Delaware rapturous over our 'morality'

October 29, 1998|By MICHAEL OLESKER

THE cleverest television commercials in the current race for governor are supporting neither Parris N. Glendening nor - at least, overtly - Ellen R. Sauerbrey, but are designed specifically to make Maryland taxpayers feel like idiots as our money floats off to Delaware.

"Thank you, Maryland," actors playing delighted Delaware residents exclaim. They can't thank us enough. Thank you and thank you, they declare rapturously. Thank you, they mean, for our shortsightedness, and our misplaced sense of morality, and thank you for having a governor who says: No slot machines at our racetracks, no way, not as long as he's running the state.

Which, of course, is a point not to be overlooked as these television actors thank us for bringing them new computers in new Delaware classrooms, and new police protecting newly safe Delaware neighborhoods and, not to be minimized, newly flourishing Delaware racetracks.

Those tracks are newly flourishing because of uncountable millions of Maryland dollars - uncountable, but safely in the neighborhood of about $100 million a year - which are wafting into Delaware from Maryland bettors content to drive an hour or so north to play slot machines because there are none here.

Parris Glendening, all shaky reasoning and double-talk accusations from Kurt L. Schmoke aside, has made it clear: No slots as long as he's around. But Ellen Sauerbrey's indicated she's no believer in slots either.

What gives? The only discernible difference in their stances is: She says she's willing to think about it, to consider the possibility of slots if they could rescue a racing industry that might otherwise be flirting with disaster.

And this raises a question about the "Thank you, Maryland" commercials: Why are they running now?

That they're running at all is clear enough. Maryland's tracks are in major trouble, which is only exacerbated by the Delaware windfall. Crowds here are small, purses are small and the business hasn't found a way to bring young people into the game.

But, why run the spots in the midst of a gubernatorial campaign - unless they're intended to run interference for Sauerbrey, to make the case for slots without forcing her to take a favorable public position, and to help her get elected by people motivated by Glendening's intransigence on the issue?

Also, it raises this question: Has she given assurances to racetrack people that, if elected, she'll take care of them?

"Absolutely not," Joseph De Francis, president of the Maryland Jockey Club, owner of Pimlico and Laurel race courses, was saying yesterday. "She has said nothing to me in private that she hasn't said in public. She's said she doesn't like gambling or slots, and she isn't predisposed to allowing them. But she knows the economic importance of racing, and she sees all that money leaving the state."

So why run the ads now, if there's no public vote on slots and

not much difference in the candidates' thinking?

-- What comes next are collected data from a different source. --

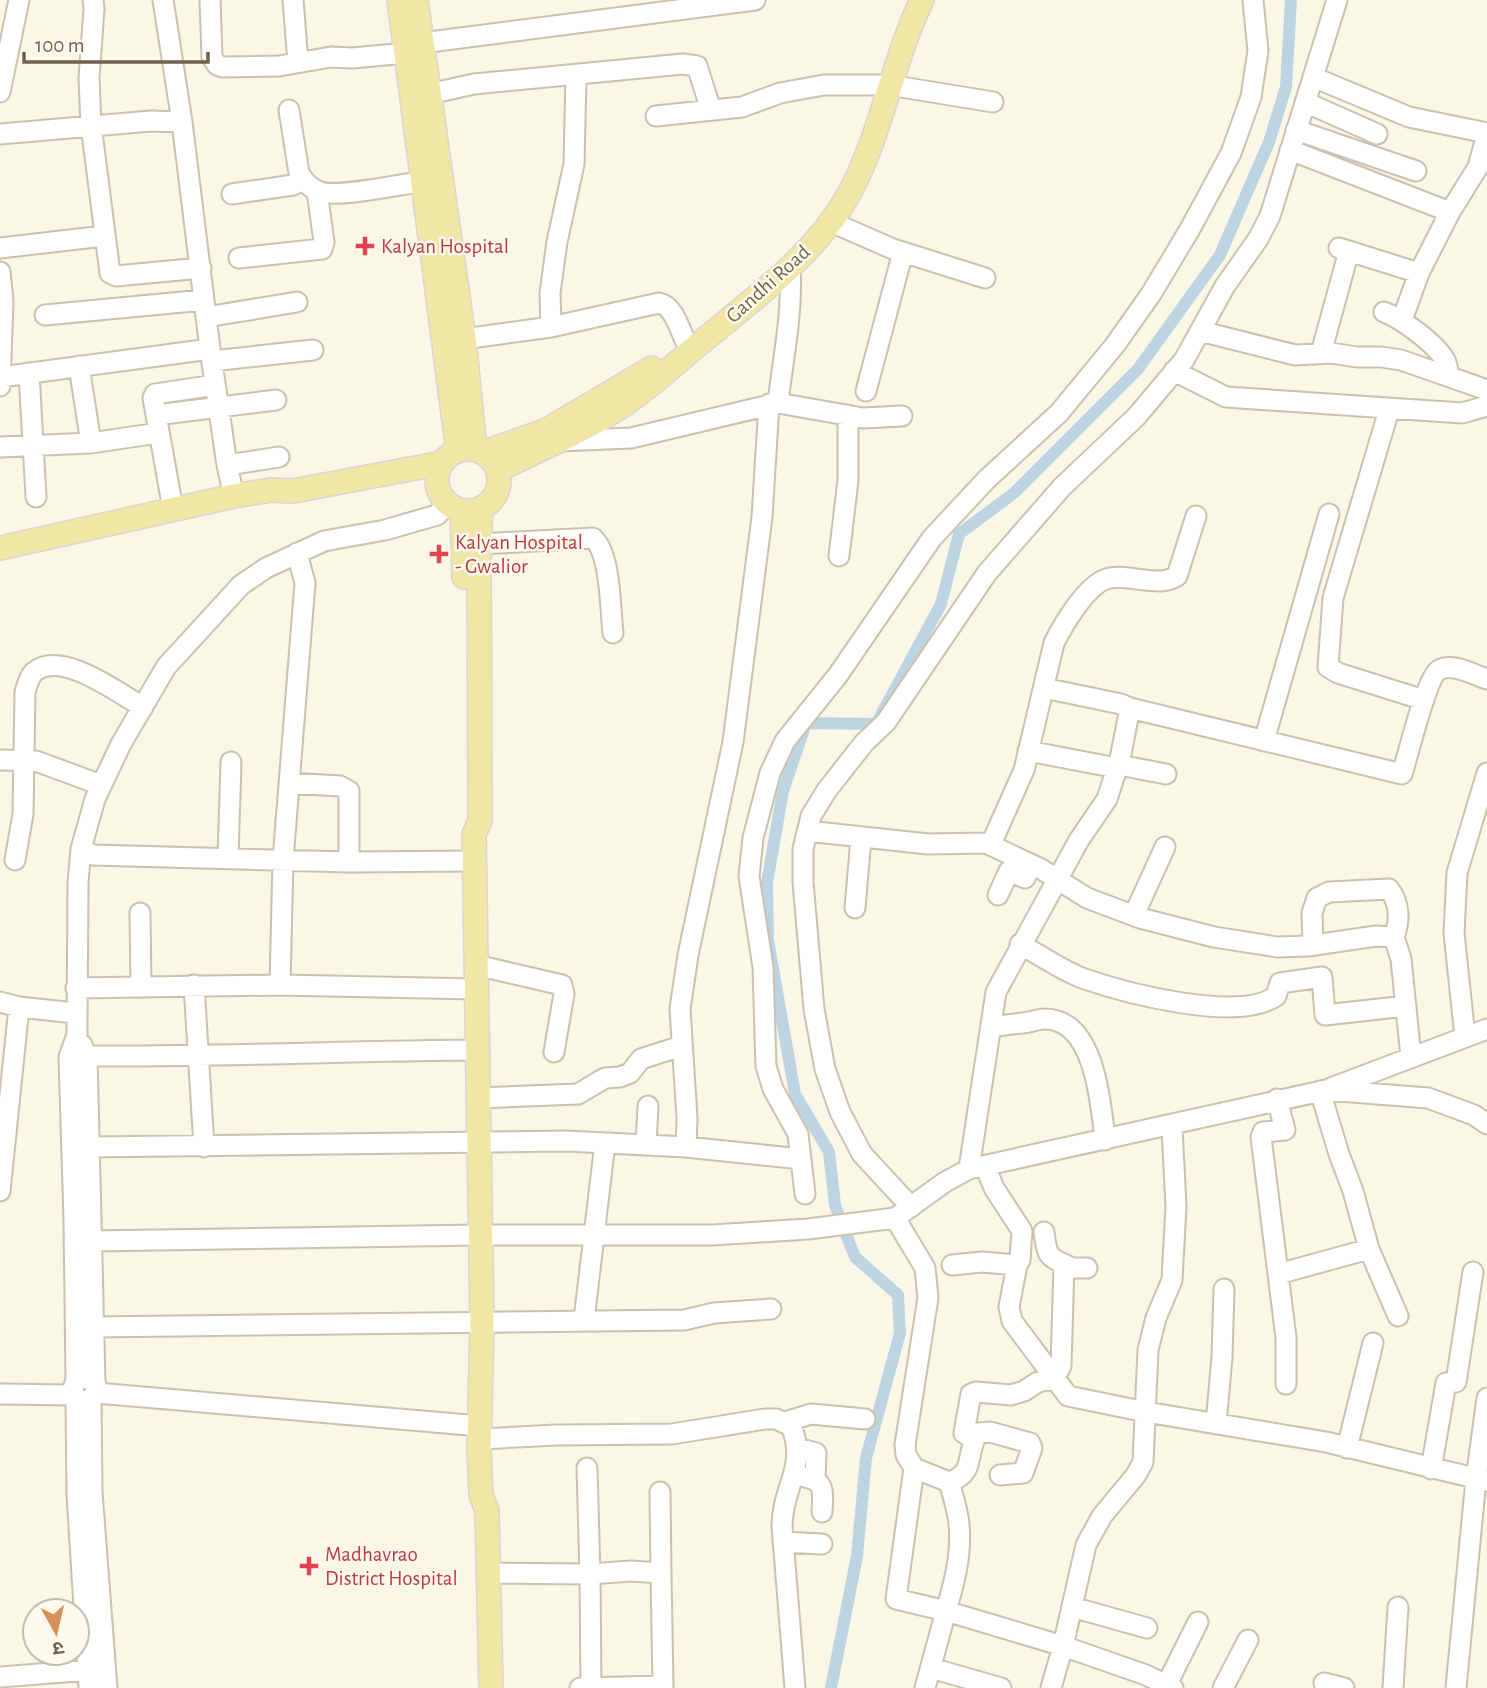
<svg xmlns="http://www.w3.org/2000/svg" width="1487" height="1688" viewBox="0 0 1487 1688" font-family="'Alegreya Sans','Noto Sans Devanagari',sans-serif">
<rect width="100%" height="100%" fill="#faf7e7"/>
<g fill="none" stroke-linecap="round" stroke-linejoin="round">
<path stroke="#bdd5e2" stroke-width="12" d="M831,1688L857,1556L866,1458L900,1333L898,1295L855,1257L840,1219L835,1205L829,1152L795,1094L768,940L767,883L783,791L806,723L876,724L941,604L959,534L1014,493L1138,369L1220,255L1269,142L1286,87L1291,0"/>
<g stroke="#cbc1ae" stroke-width="23">
<path id="minor" d="M93,0L94,9L89,78L91,125L110,273L116,276L201,268
M163,0L182,122
M210,0L212,57L217,65L222,67L279,66L331,57L352,58L407,53
M293,0L298,62
M422,43L755,0
M1313,77L1409,117L1487,133
M0,92L19,0
M429,94L474,84L683,64L697,66L711,110
M1305,102L1377,134
M289,110L299,173C303,180 310,188 318,191C337,200 412,181 437,180
M656,116L742,107L780,93L824,85H889L993,102
M1296,130L1416,171
M0,134L151,121L182,122L210,349L227,465L234,496
M1290,150L1450,212
M232,194L293,185L303,179
M831,222L893,249L985,278
M0,248L104,236
M1339,248L1419,273L1402,320
M239,258L322,249L324,242L317,191
M0,272L3,301L0,386
M1419,273L1450,212L1478,167L1487,134
M1384,312C1402,319 1435,343 1445,360C1447,364 1448,371 1449,376
M45,315L204,300
M206,317L297,302
M551,327L550,293L557,242L574,164L576,75
M1200,331L1295,355L1331,353L1357,357H1381L1401,360L1487,390
M464,339L551,327L659,303C674,306 679,328 685,340
M1321,353L1349,251
M212,361L313,350
M79,366L91,443
M1174,371L1226,397L1462,413L1487,406
M29,373L36,497
M1,377L210,349
M866,391L903,252
M778,403C783,357 793,313 790,267
M1389,410L1333,598L1328,667L1338,673L1424,700
M156,415L276,400
M559,441L631,438L778,403L863,418L902,416
M0,447L91,443L158,433
M227,465L279,457
M173,509L153,398L155,394L215,385
M479,544L593,538C611,554 610,608 613,633
M839,556L848,480V415
M1044,688L1121,704L1130,708L1402,774C1408,756 1426,678 1439,670C1452,662 1474,675 1487,679
M1264,741L1329,514
M1028,751L1117,768
M0,760L36,761L101,785
M1119,765L1166,774
M289,783L340,786L349,791V862
M807,831L928,844L986,843L1041,869L1087,898L1140,918L1214,937L1277,947L1308,946L1376,936L1394,937L1401,959L1411,1057
M991,844L1024,770L1054,643C1063,625 1086,586 1106,579C1118,575 1133,579 1145,580C1156,581 1166,583 1177,576L1196,516
M81,849L93,855L349,862L475,861
M228,858L231,762
M15,860L23,814L25,692C27,685 29,677 34,672C61,649 118,693 143,707
M998,895L1009,871L1025,878L1031,865
M855,908L861,838
M140,913L141,986
M1134,915L1165,847
M1020,944C1040,955 1061,970 1082,978C1125,993 1238,1023 1276,996L1280,983L1322,977L1325,1015L1406,1006
M1313,945L1312,913L1317,898L1329,892L1389,889C1400,903 1400,921 1394,937
M476,965L562,985L564,994L554,1052
M194,985L204,1147
M280,985L283,860L305,583L297,553
M76,988L280,985L476,989
M0,1002L19,1007L75,1013
M991,1027C1003,1025 1016,1024 1029,1022C1034,1021 1039,1019 1045,1019C1095,1019 1101,1104 1105,1140
M1465,1037L1454,933L1457,873L1487,773
M82,1045L87,1056L95,1382
M87,1056C217,1057 347,1051 476,1050
M1331,1088L1487,1029
M1320,1091L1339,1154L1353,1191L1369,1249L1398,1316
M477,1098L578,1094L605,1078L620,1077L630,1073L641,1059L681,1046
M1277,1099L1285,1130L1263,1132L1261,1137L1286,1338V1384
M646,1145L648,1106
M89,1147L566,1141L686,1147L801,1159
M686,1147L687,1118L680,1009L688,955L733,742L762,517L769,404
M969,1169L996,992L1079,840L1107,799L1120,759L1130,708
M0,1191L19,1007
M805,1194L798,1134L773,1089L766,1066L763,967L749,876L753,838L770,773L785,741L838,675L932,538L987,479L1059,413L1115,345L1151,294L1190,229L1231,153L1251,97L1258,51L1253,0
M911,1207L862,1154L840,1112L825,1069L814,1009L803,882V849L811,816L827,790L864,743L886,722L987,573L1062,487L1136,417L1184,360L1225,286L1258,239L1270,216L1337,0
M895,1218L925,1268L928,1298L905,1445L906,1455L914,1468L896,1599L946,1611C954,1584 962,1554 959,1525C958,1510 953,1496 949,1482L914,1468
M91,1241L479,1235H712L808,1229L895,1218L945,1182L969,1169L1326,1090L1428,1098L1474,1115L1487,1124
M1064,1264L1072,1268H1087
M952,1265L982,1262L1017,1265L1020,1260L1022,1231L994,1188L985,1166
M1017,1265L1009,1307L1012,1321L1068,1396L1146,1412L1326,1442L1487,1481
M1278,1274L1369,1249
M584,1320L605,1143
M94,1327L684,1320L714,1313L771,1309
M76,1380L83,1377L95,1382L97,1389L91,1400L79,1401L72,1392L76,1380L74,1220L69,1057L77,1035L78,882L81,849L95,799L121,744L166,667L241,585L266,568L324,541L385,530L437,515L448,503
M97,1393L480,1426
M0,1394L73,1395
M76,1399L77,1494L89,1688
M91,1400L92,1492L107,1688
M785,1422L811,1414L865,1419
M1216,1424L1222,1357L1224,1289
M480,1439L556,1435L672,1434L765,1419H776L791,1426C808,1466 782,1487 782,1526L795,1688
M974,1439L964,1433L971,1394L976,1392L1011,1395L1024,1391L1038,1382L1054,1379L1061,1366L1064,1264C1045,1256 1047,1251 1044,1232
M798,1448L816,1453L815,1479
M1347,1448L1373,1343
M587,1468L590,1574L631,1571L661,1573L660,1492
M1431,1469L1446,1383L1456,1382L1473,1272
M794,1475C823,1480 824,1483 822,1512
M949,1482C977,1473 965,1452 978,1433L990,1432L1030,1443L1032,1448L1023,1473L1000,1475
M783,1542L822,1544
M487,1573L590,1574L591,1688
M661,1573L663,1686
M1072,1607L1147,1628
M931,1668L1001,1688
M0,1677L89,1670
M1324,1683L1344,1688
M1167,1684L1198,1622
M580,1688L663,1686V1688
M925,1688L946,1611L1063,1646L1146,1675L1173,1688
M1051,1688L1063,1646L1086,1545L1102,1516L1136,1475L1143,1462L1148,1350L1156,1318L1172,1280L1176,1207L1172,1126
M1223,1688L1248,1640
M1393,1688L1398,1607
M1456,1688L1476,1479L1487,1398"/>
</g>
<g stroke="#dad6d1" stroke-width="26">
<path id="major" d="M399,0L458,451
M416,0L464,339L475,450
M437 480a31 31 0 1 1 62 0a31 31 0 1 1-62 0Z
M483,453L547,430L652,368
M498,470C541,449 585,430 625,404C653,385 678,361 704,340C757,296 815,255 849,194C882,133 892,62 922,0
M481,509L479,544L480,821L474,834L482,1323L479,1449L481,1495L487,1511L491,1688
M462,511L464,577
M0,548L234,496L271,490L293,491L442,463"/>
</g>
<use href="#minor" stroke="#fff" stroke-width="19"/>
<use href="#major" stroke="#f2e6a6" stroke-width="23"/>
</g>
<g fill="#e0444e" stroke="#fdfaed" stroke-width="2.5">
<path d="M361.5 235.5h7v7h7v7h-7v7h-7v-7h-7v-7h7z"/>
<path d="M435.5 543.5h7v7h7v7h-7v7h-7v-7h-7v-7h7z"/>
<path d="M305.5 1555.5h7v7h7v7h-7v7h-7v-7h-7v-7h7z"/>
</g>
<g text-anchor="middle" dominant-baseline="central" stroke-width="5" stroke-linejoin="round" paint-order="stroke">
<g font-size="21" fill="#be3a42" stroke="#fdfaed" text-anchor="start">
<text x="381" y="246">Kalyan Hospital</text>
<text x="455" y="542">Kalyan Hospital<tspan x="455" dy="24">- Gwalior</tspan></text>
<text x="325" y="1554">Madhavrao<tspan x="325" dy="24">District Hospital</tspan></text>
</g>
<g font-size="21" fill="#71624e" stroke="#fdfaed">
<text transform="translate(768 284) rotate(-42)">Gandhi Road</text>
</g>
</g>
<g transform="translate(56 1632) rotate(172)"><circle r="33" fill="#fdfaed" stroke="#c5bdad" stroke-width="2"/>
<path d="M0-5L12 26L0 18L-12 26Z" fill="#d79059"/>
<text y="-10" font-size="19" font-weight="bold" text-anchor="middle" fill="#71624e">उ</text>
</g>
<path d="M24 52v10h184v-10" fill="none" stroke="#71624e" stroke-width="3.5"/>
<text x="35" y="52" font-size="21" fill="#71624e" stroke="#fdfaed" stroke-width="5" paint-order="stroke">100 m</text>
</svg>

"During an election," says De Francis, "people pay attention. A lot of politicians are doing a lot of posturing, and we've got an issue absolutely vital to the survival of our industry and to 17,000 jobs and $1 billion a year to the Maryland economy. It's a good time to educate people on critical facts.

"All we've asked from anyone is a fair hearing. The last time any study was done was the fall of '95, the famous Tydings Commission. And they did their work before Delaware had slots. We now have three years of history, three years of data, and the governor doesn't want anyone to take another look, which is outrageous."

De Francis, naturally, was not thrilled by yesterday's Sun poll showing Glendening with an eight-point lead over Sauerbrey. The election's only five days away. Previous polls showed the two in a dead-heat finish.

"Most of the political ads have been negative and mean-spirited," De Francis says, "which is why we made our ads lighthearted. But the intent is to educate people so they can tell their own legislator, 'Why are we letting all this money go to Delaware?' And maybe that gives us a chance to get some kind of hearing.

"I'm certainly not trying to be a front man for Sauerbrey. She hasn't embraced us - although, unlike the governor, she hasn't made slots sound like a plague of locusts. I'm just trying to be a front man for 17,000 people in my industry who may be looking at public assistance or a new career if we don't save the tracks."

Which would give all those folks in Delaware one more reason to thank Maryland.